Em resposta, Dr. Paulo negou qualquer tipo de pressão política sobre os servidores e afirmou que nunca foi abordado pelo vereador para discutir essa questão. Ele enfatizou que não faz parte de sua conduta constranger ou pressionar funcionários públicos em relação ao voto.
Quero deixar uma coisa muito clara: ninguém será obrigado a votar em quem quer que seja. O voto é livre, e respeito profundamente essa liberdade — declarou.
O prefeito manifestou sua disposição em colaborar com a investigação do MPF, assegurando que a administração municipal fornecerá todos os esclarecimentos e documentos solicitados. Contudo, ele destacou a importância de distinguir entre a declaração do vereador e possíveis evidências que possam surgir durante a apuração. Para Dr.

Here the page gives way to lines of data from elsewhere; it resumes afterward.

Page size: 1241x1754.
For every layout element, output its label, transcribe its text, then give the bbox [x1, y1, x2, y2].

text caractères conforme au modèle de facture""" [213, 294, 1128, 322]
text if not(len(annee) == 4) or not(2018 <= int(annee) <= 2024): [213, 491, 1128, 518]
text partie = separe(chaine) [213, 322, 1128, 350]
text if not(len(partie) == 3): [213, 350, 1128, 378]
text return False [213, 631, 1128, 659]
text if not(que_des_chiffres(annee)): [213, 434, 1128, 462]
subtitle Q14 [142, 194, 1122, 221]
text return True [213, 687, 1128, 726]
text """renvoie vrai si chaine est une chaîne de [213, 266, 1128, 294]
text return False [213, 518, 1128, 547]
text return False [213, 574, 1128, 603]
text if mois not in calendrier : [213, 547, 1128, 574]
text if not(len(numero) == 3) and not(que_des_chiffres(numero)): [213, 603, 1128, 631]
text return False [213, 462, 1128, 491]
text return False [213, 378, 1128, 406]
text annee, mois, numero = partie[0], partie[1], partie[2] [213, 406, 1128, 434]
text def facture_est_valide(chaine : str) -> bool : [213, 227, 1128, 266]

Paulo, uma fala isolada não deve ser considerada como prova de irregularidade.
Uma fala isolada não pode, automaticamente, ser transformada em prova ou em condenação de alguém. E faço questão de dizer algo também de maneira muito pessoal: não faz parte da minha personalidade pressionar, constranger ou ameaçar ninguém — afirmou o prefeito, que também ressaltou sua trajetória profissional como médico, pautada pelo diálogo e respeito.
Além disso, Dr. Paulo reiterou que o vereador Roberto Cândido nunca o procurou para solicitar que ele pressionasse servidores a votarem em determinados candidatos.
E há outro esclarecimento importante: o vereador jamais me procurou para pedir que eu fizesse pressão em ninguém — completou.
Ao final de sua nota, o prefeito expressou seu respeito pela investigação e pelas instituições envolvidas, mas defendeu que não haja condenação antecipada enquanto os fatos ainda estão sendo analisados. O procedimento do MPF deverá investigar se houve, de fato, pressão, assédio eleitoral ou abuso de poder envolvendo os servidores do município.